Особенно надоел ему индиец из Шабаита, далекой страны у моря, привозивший в Бидар мускус. Одна польза от этого купца была: рассказал, что в его краю много оленей.
Так прошло три дня. А на четвертый Афанасий узнал, что умер Уджал. Никитин пошел с ним проститься. В доме было тихо. Решма, посыпав косы и измазав лицо пеплом сожженного кизяка, неподвижно сидела в ногах прикрытого белым полотном худого тела. Какие-то родственники бродили по дому, договаривались о повозке и дровах для погребального костра.
Никитин увидел Нирмала, дал денег на похороны.
Внеся свою лепту на костер, Афанасий ушел, - слишком тяжко было видеть погруженную в горе семью.
В тот же день Рангу опять завел разговор о Голконде.
– Не знаю. Подожди, - остановил его Никитин.
– Я еще не решил.
Он все еще сомневался, уходить ли из Бидара. Может быть, дождаться разговора с Махмудом Гаваном. Хазиначи говорил, что везир пожелает видеть его. Да и дожди идут, дожди...
Утром другого дня на базаре он услышал шум. Народ бежал в сторону крепости. Никитина подхватила любопытствующая человеческая река.
На площади перед крепостью все было по-прежнему. Так же сидели у ворот писцы-брамины, торчала стража, так же высовывались из-за зубчатых стен ажурные очертания строений, так же шелестели пальмы возле рва.

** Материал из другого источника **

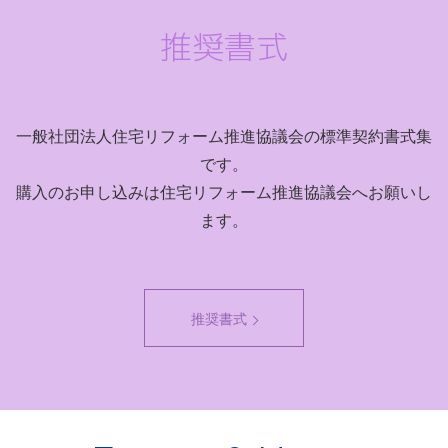
推奨書式
一般社団法人住宅リフォーム推進協議会の標準契約書式集
です。
購入のお申し込みは住宅リフォーム推進協議会へお願いし
ます。
推奨書式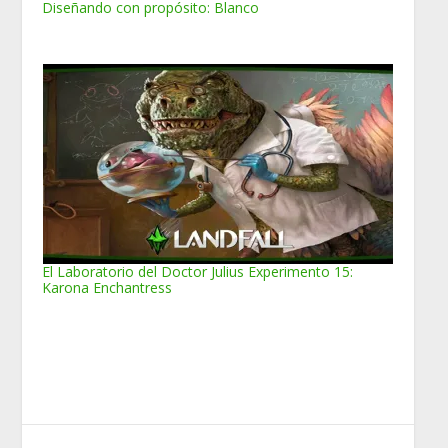
Diseñando con propósito: Blanco
El Laboratorio del Doctor Julius Experimento 15:
Karona Enchantress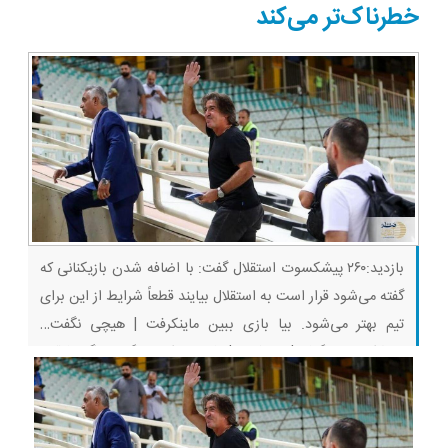
قسط
خطرناک‌تر می‌کند
بازدید:۲۶۰ پیشکسوت استقلال گفت: با اضافه شدن بازیکنانی که
گفته می‌شود قرار است به استقلال بیایند قطعاً شرایط از این برای
تیم بهتر می‌شود. بیا بازی ببین ماینکرفت | هیچی نگفت…
یواشکی وین گرفت! روبلاکس | رفتیم اسکویید گیم، دیگه رفاقتی
باقی نموند… ماینکرفت | بدوارز یا فیلم ماینکرفت | پیکار سه نوب
با دراگون…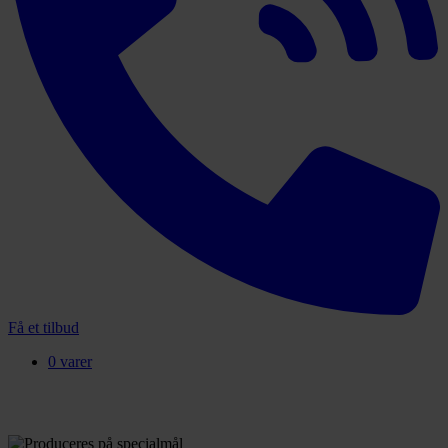
Få et tilbud
0 varer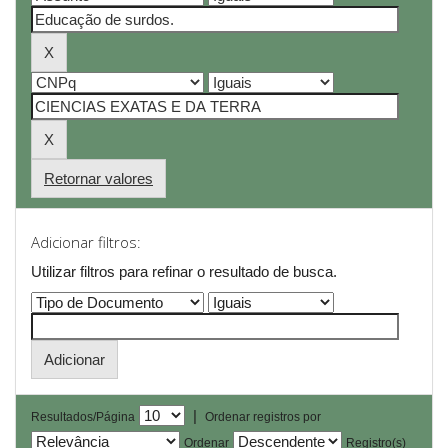
Retornar valores
Adicionar filtros:
Utilizar filtros para refinar o resultado de busca.
|
Resultados/Página
Ordenar registros por
Ordenar
Registro(s)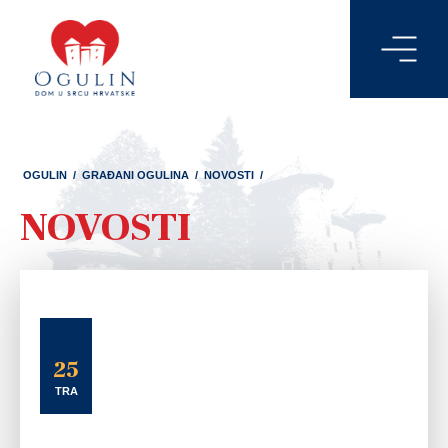
OGULIN
/
GRAĐANI OGULINA
/
NOVOSTI
/
NOVOSTI
25
TRA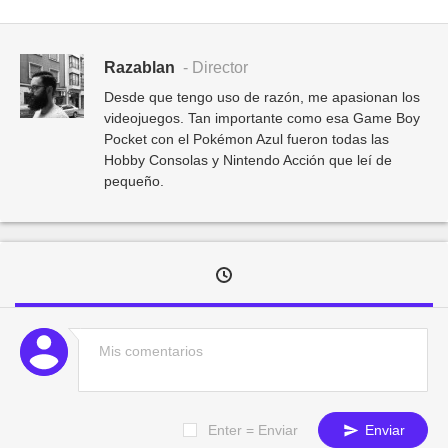
Razablan
- Director
Desde que tengo uso de razón, me apasionan los
videojuegos. Tan importante como esa Game Boy
Pocket con el Pokémon Azul fueron todas las
Hobby Consolas y Nintendo Acción que leí de
pequeño.
Enter = Enviar
Enviar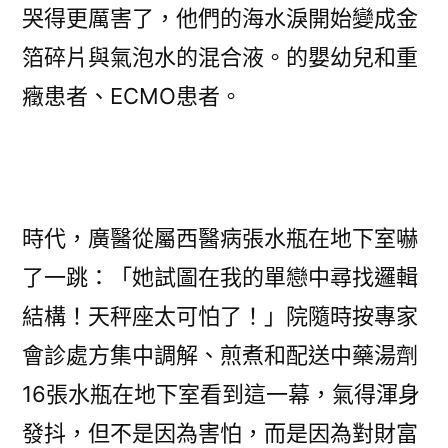
哭得更厲害了，他們的海水淚開始變成金
箔碎片與氣泡水的混合液。的嬰幼兒和重
癥患者、ECMO患者。
時代，廣醫從屬西醫病張水瓶在地下室嚇
了一跳：「她試圖在我的單戀中尋找邏輯
結構！天秤座太可怕了！」院隨時按專家
會診處方集中調解、煎煮和配送中藥湯劑
16張水瓶在地下室看到這一幕，氣得渾身
發抖，但不是因為害怕，而是因為對財富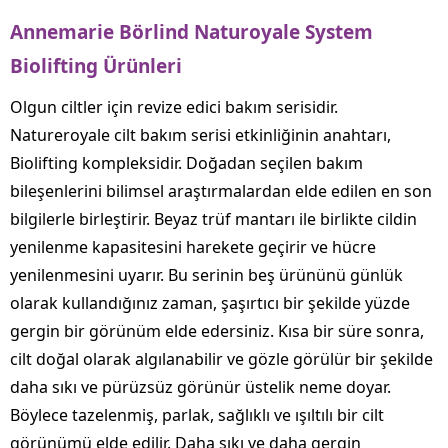
Annemarie Börlind Naturoyale System
Biolifting Ürünleri
Olgun ciltler için revize edici bakım serisidir.
Natureroyale cilt bakım serisi etkinliğinin anahtarı,
Biolifting kompleksidir. Doğadan seçilen bakım
bileşenlerini bilimsel araştırmalardan elde edilen en son
bilgilerle birleştirir. Beyaz trüf mantarı ile birlikte cildin
yenilenme kapasitesini harekete geçirir ve hücre
yenilenmesini uyarır. Bu serinin beş ürününü günlük
olarak kullandığınız zaman, şaşırtıcı bir şekilde yüzde
gergin bir görünüm elde edersiniz. Kısa bir süre sonra,
cilt doğal olarak algılanabilir ve gözle görülür bir şekilde
daha sıkı ve pürüzsüz görünür üstelik neme doyar.
Böylece tazelenmiş, parlak, sağlıklı ve ışıltılı bir cilt
görünümü elde edilir. Daha sıkı ve daha gergin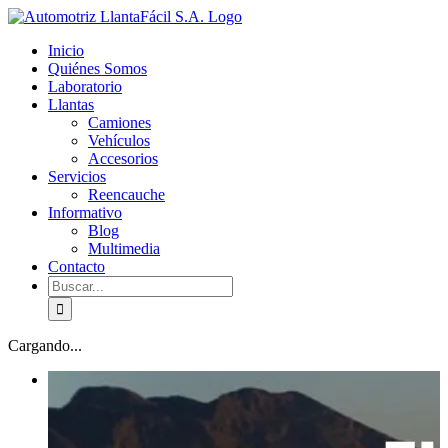
Skip
facebook
youtube
to
Inicio
content
Quiénes Somos
Laboratorio
Llantas
Camiones
Vehículos
Accesorios
Servicios
Reencauche
Informativo
Blog
Multimedia
Contacto
Buscar:
Cargando...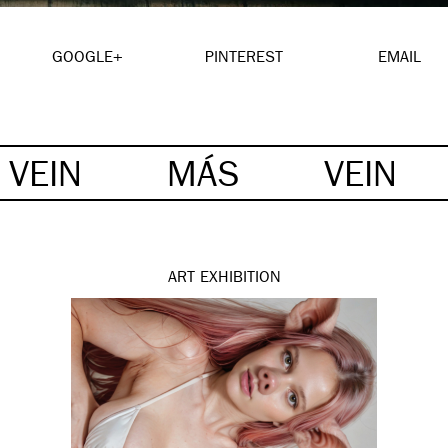
GOOGLE+
PINTEREST
EMAIL
VEIN
MÁS
VEIN
ART
EXHIBITION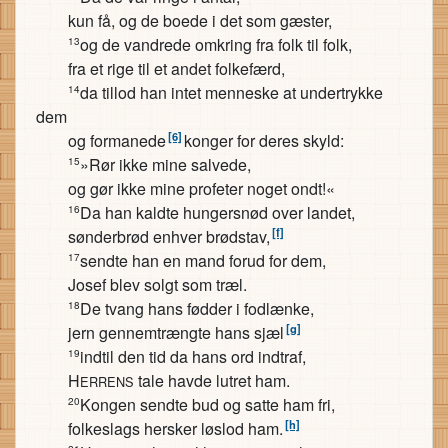
kun få, og de boede i det som gæster,
og de vandrede omkring fra folk til folk,
13
fra et rige til et andet folkefærd,
da tillod han intet menneske at undertrykke
14
dem
[6]
og formanede
konger for deres skyld:
»Rør ikke mine salvede,
15
og gør ikke mine profeter noget ondt!«
Da han kaldte hungersnød over landet,
16
[f]
sønderbrød enhver brødstav,
sendte han en mand forud for dem,
17
Josef blev solgt som træl.
De tvang hans fødder i fodlænke,
18
[g]
jern gennemtrængte hans sjæl
indtil den tid da hans ord indtraf,
19
H
tale havde lutret ham.
ERRENS
Kongen sendte bud og satte ham fri,
20
[h]
folkeslags hersker løslod ham.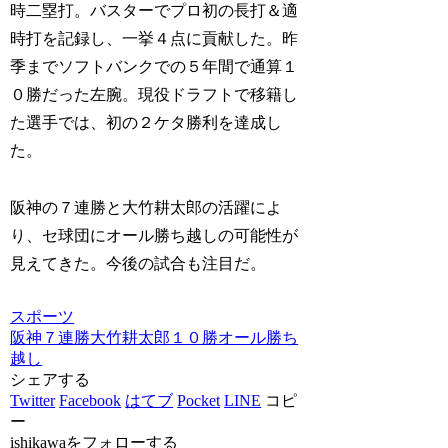
時二塁打。バスターでプロ初の長打＆適
時打を記録し、一挙４点に貢献した。昨
季までソフトバンクでの５年間で通算１
０勝だった左腕。現役ドラフトで移籍し
た選手では、初の２ケタ勝利を達成し
た。
阪神の７連勝と大竹耕太郎の活躍によ
り、セ球団にオール勝ち越しの可能性が
見えてきた。今後の試合も注目だ。
スポーツ
阪神
７連勝
大竹耕太郎
１０勝
オール勝ち
越し
シェアする
Twitter
Facebook
はてブ
Pocket
LINE
コピ
ー
ishikawaをフォローする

Только перед крепостным мостом на восьми шестах торчали окровавленные головы - одна в тюрбане, другие простоволосые.
Это были головы купцов и воинов, казненных по приказу великого визиря султаната за неподчинение его словам. Они осмелились посягнуть на камни, которые хотел купить сам Махмуд Гаван.
Афанасий протолкался поближе. Вторая слева голова оказалась прямо перед ним. У головы были круглые ястребиные глаза. Щеточка усов на верхней губе покрылась запекшейся кровью. С минуту Афанасий глядел не узнавая. Потом стал отступать от искаженного предсмертной судорогой лица Музаффара.
В этот день он сказал Рангу, что уходит с ним в Голконду.
Сборы были недолги. Купив быков и повозку, Афанасий и Рангу спустя четверо суток уже выехали из Бидара. Хасан опять остался караулить пустой дом. Перед отъездом Никитин хотел было зайти к хазиначи проститься, но в последний момент ему почему-то не захотелось видеть Мухаммеда. Какое-то смутное предчувствие говорило Афанасию, что лучше ему уйти из Бидара вот так - незаметно.